02.06.2008 | 16:15 Uhr |

Laut einer Studie ist der starre Programmablauf des Fernsehens ein Ärgernis für junge Zuschauer. Sie bevorzugen es, selbst zu bestimmen, wann sie etwas sehen wollen.

Das Internet verändert nicht nur die Lesegewohnheiten sondern beeinflusst auch die Vorlieben der TV-Zuschauer. 62 Prozent der Befragten stören sich an den festen Sendezeiten. Die ergibt eine Studie der Management-Beratung Accenture. "Jugendliche und junge Erwachsene leben in einer 'On-demand'-Umgebung - in der ihnen dank Internet jederzeit alles zur Verfügung steht", sagt Veit Siegenheim von Accenture.

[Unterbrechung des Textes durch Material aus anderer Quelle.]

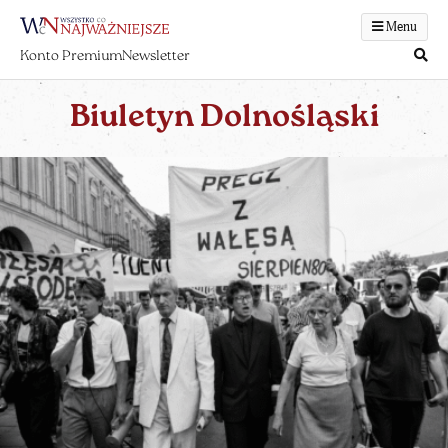
Menu
Konto Premium
Newsletter
Biuletyn Dolnośląski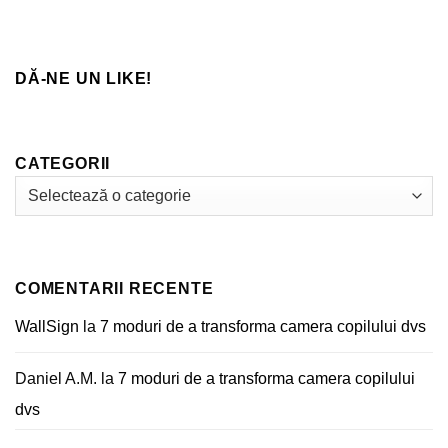
de
la
Impact
Tricouri
Unice
prin
Sublimare
DĂ-NE UN LIKE!
CATEGORII
Categorii
COMENTARII RECENTE
WallSign
la
7 moduri de a transforma camera copilului dvs
Daniel A.M.
la
7 moduri de a transforma camera copilului
dvs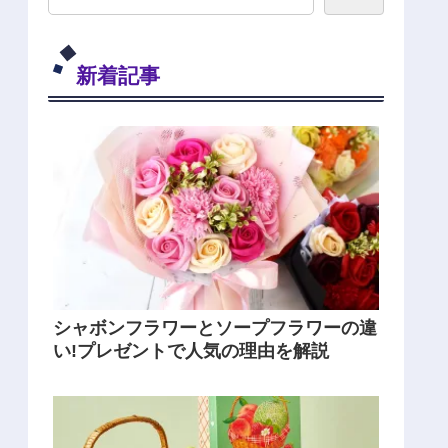
新着記事
シャボンフラワーとソープフラワーの違
い!プレゼントで人気の理由を解説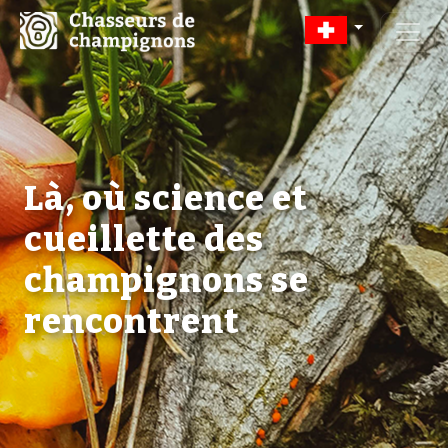
Là, où science et
cueillette des
champignons se
rencontrent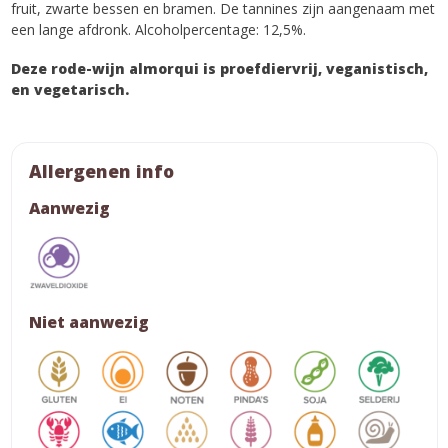
fruit, zwarte bessen en bramen. De tannines zijn aangenaam met
een lange afdronk. Alcoholpercentage: 12,5%.
Deze rode-wijn almorqui is proefdiervrij, veganistisch,
en vegetarisch.
Allergenen info
Aanwezig
Niet aanwezig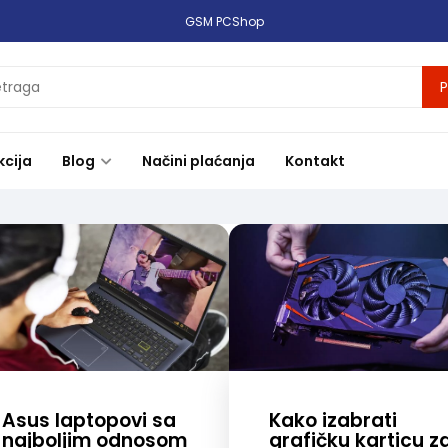
GSM PCShop
P
kcija
Blog
Načini plaćanja
Kontakt
Asus laptopovi sa
Kako izabrati
najboljim odnosom
grafičku karticu z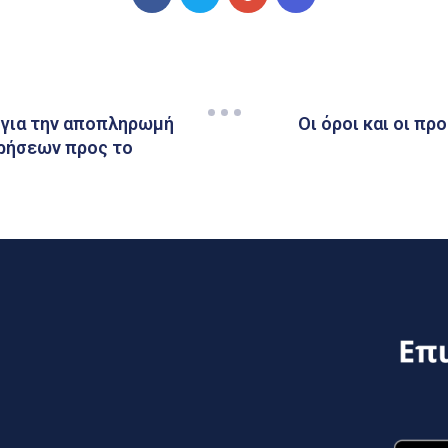
 για την αποπληρωμή
Οι όροι και οι π
ρήσεων προς το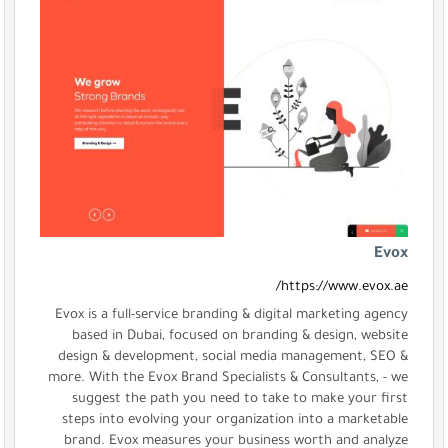
Evox
https://www.evox.ae/
Evox is a full-service branding & digital marketing agency
based in Dubai, focused on branding & design, website
design & development, social media management, SEO &
more. With the Evox Brand Specialists & Consultants, - we
suggest the path you need to take to make your first
steps into evolving your organization into a marketable
brand. Evox measures your business worth and analyze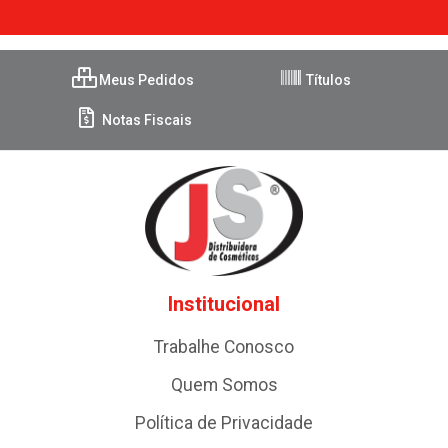
Meus Pedidos
Títulos
Notas Fiscais
Institucional
Trabalhe Conosco
Quem Somos
Política de Privacidade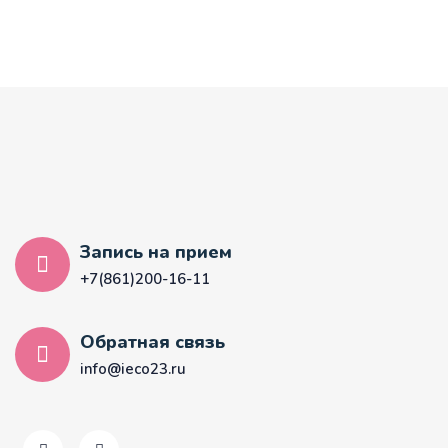
Запись на прием
+7(861)200-16-11
Обратная связь
info@ieco23.ru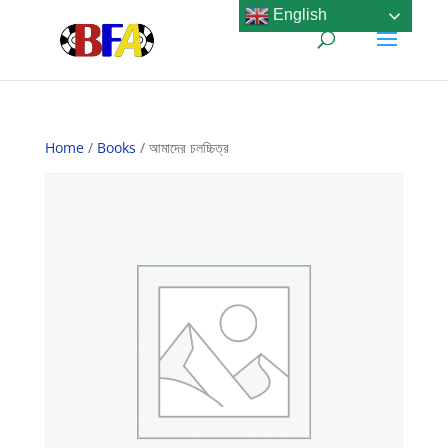
English
Home
/
Books
/ আমাদের চলচ্চিত্র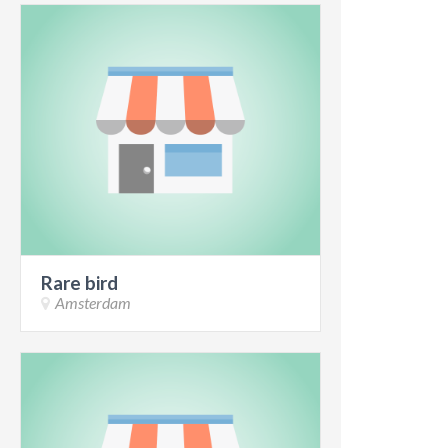
Rare bird
Amsterdam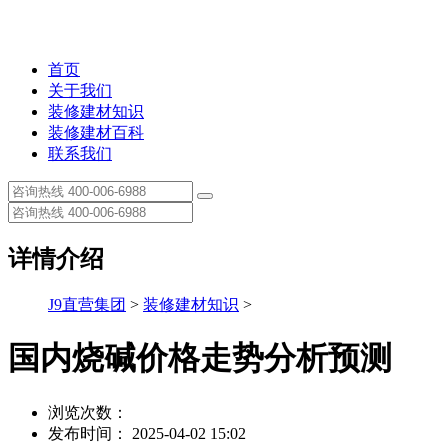
首页
关于我们
装修建材知识
装修建材百科
联系我们
详情介绍
J9直营集团
>
装修建材知识
>
国内烧碱价格走势分析预测
浏览次数：
发布时间： 2025-04-02 15:02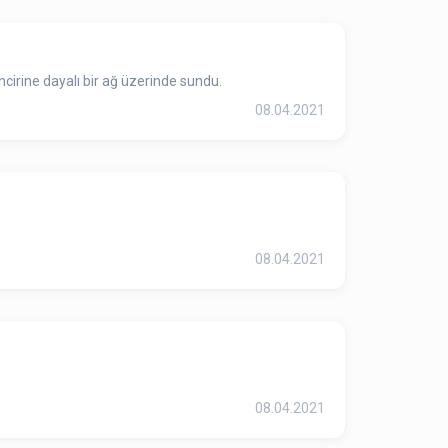
irine dayalı bir ağ üzerinde sundu.
08.04.2021
08.04.2021
08.04.2021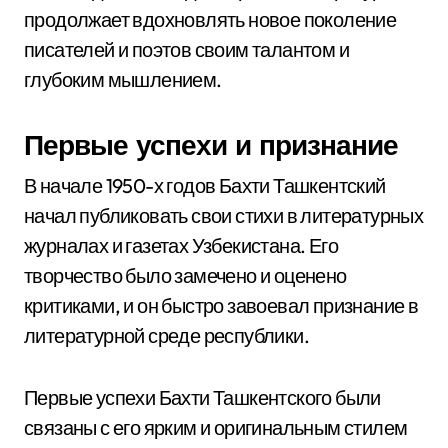
продолжает вдохновлять новое поколение
писателей и поэтов своим талантом и
глубоким мышлением.
Первые успехи и признание
В начале 1950-х годов Бахти Ташкентский
начал публиковать свои стихи в литературных
журналах и газетах Узбекистана. Его
творчество было замечено и оценено
критиками, и он быстро завоевал признание в
литературной среде республики.
Первые успехи Бахти Ташкентского были
связаны с его ярким и оригинальным стилем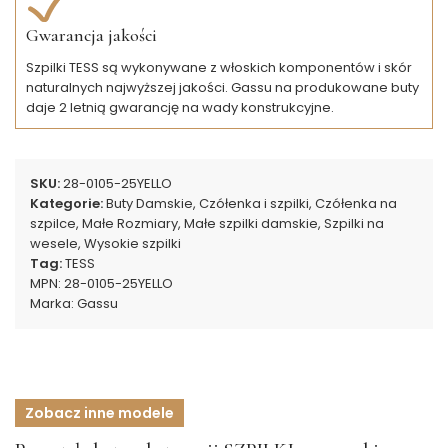
Gwarancja jakości
Szpilki TESS są wykonywane z włoskich komponentów i skór
naturalnych najwyższej jakości. Gassu na produkowane buty
daje 2 letnią gwarancję na wady konstrukcyjne.
SKU:
28-0105-25YELLO
Kategorie:
Buty Damskie
,
Czółenka i szpilki
,
Czółenka na
szpilce
,
Małe Rozmiary
,
Małe szpilki damskie
,
Szpilki na
wesele
,
Wysokie szpilki
Tag:
TESS
MPN:
28-0105-25YELLO
Marka:
Gassu
Zobacz inne modele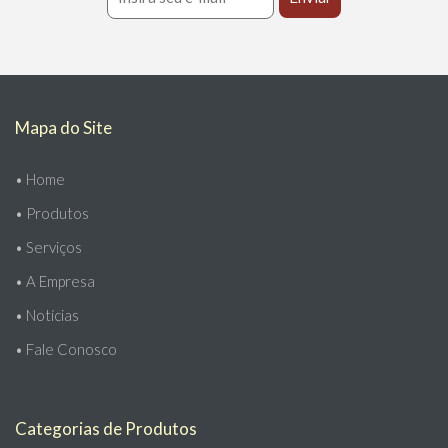
Mapa do Site
•
Home
•
Produtos
•
Serviços
•
A Empresa
•
Notícias
•
Fale Conosco
Categorias de Produtos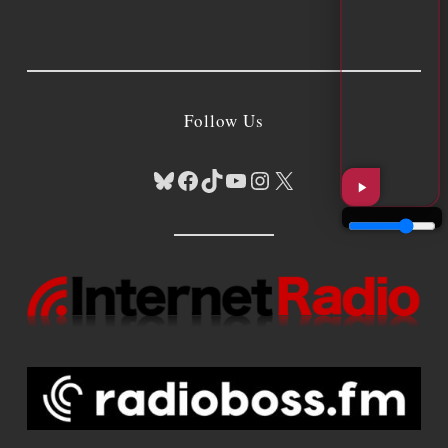
Follow Us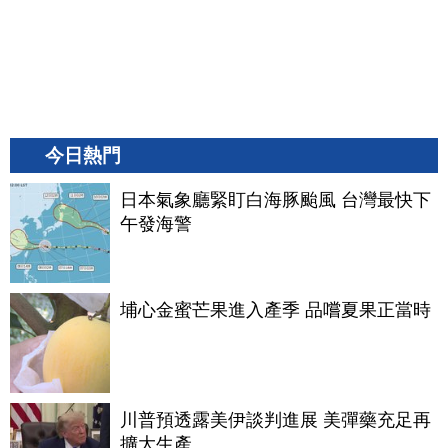
今日熱門
日本氣象廳緊盯白海豚颱風 台灣最快下
午發海警
埔心金蜜芒果進入產季 品嚐夏果正當時
川普預透露美伊談判進展 美彈藥充足再
擴大生產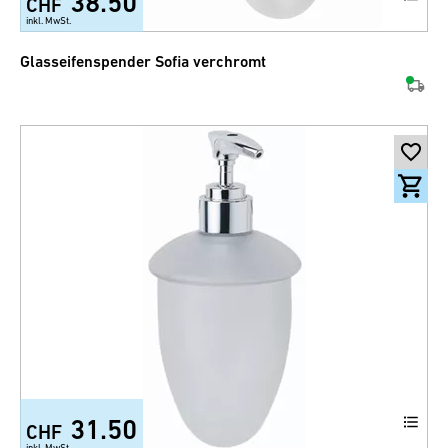
38.50
CHF
inkl. MwSt.
Glasseifenspender Sofia verchromt
31.50
CHF
inkl. MwSt.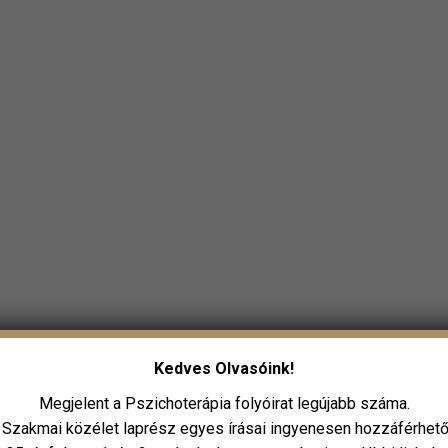
Kedves Olvasóink!
Megjelent a Pszichoterápia folyóirat legújabb száma.
 Szakmai közélet laprész egyes írásai ingyenesen hozzáférhető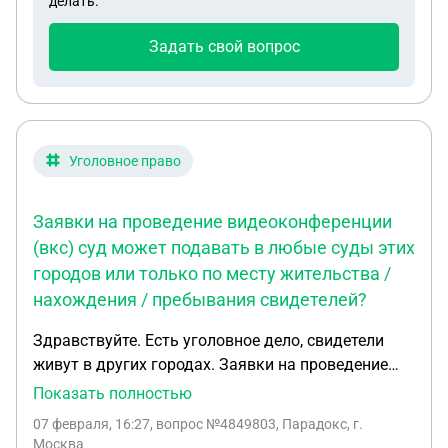
делать.
Задать свой вопрос
Уголовное право
Заявки на проведение видеоконференции
(вкс) суд может подавать в любые суды этих
городов или только по месту жительства /
нахождения / пребывания свидетелей?
Здравствуйте. Есть уголовное дело, свидетели
живут в других городах. Заявки на проведение
видеоконференции (вкс) суд может подавать в
Показать полностью
любые суды этих городов или только по месту
07 февраля, 16:27
, вопрос №4849803, Парадокс, г.
жительства / нахождения / пребывания
Москва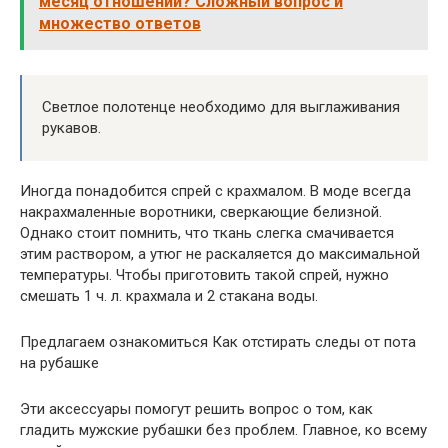
месяц отношений? Сложный вопрос и
множество ответов
Светлое полотенце необходимо для выглаживания
рукавов.
Иногда понадобится спрей с крахмалом. В моде всегда
накрахмаленные воротники, сверкающие белизной.
Однако стоит помнить, что ткань слегка смачивается
этим раствором, а утюг не раскаляется до максимальной
температуры. Чтобы приготовить такой спрей, нужно
смешать 1 ч. л. крахмала и 2 стакана воды.
Предлагаем ознакомиться Как отстирать следы от пота
на рубашке
Эти аксессуары помогут решить вопрос о том, как
гладить мужские рубашки без проблем. Главное, ко всему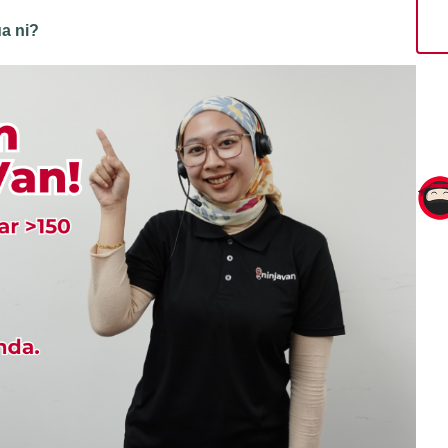
a ni?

Fernsehen ist ein lineares und autoritäres Medium. Die Programmplanung bestimmt, wann was zu sehen ist. Direkte Interaktivität findet hier nicht statt. Ganz anders im Internet. Hier können die Zuschauer ganz alleine festlegen, was sie sehen wollen und wann sie es sehen wollen. Vorspulen oder Wiederholen ist ebenso möglich. Drei Viertel aller Befragten zwischen 14 und 29 schauen regelmäßig Videoclips auf den einschlägigen Webportalen.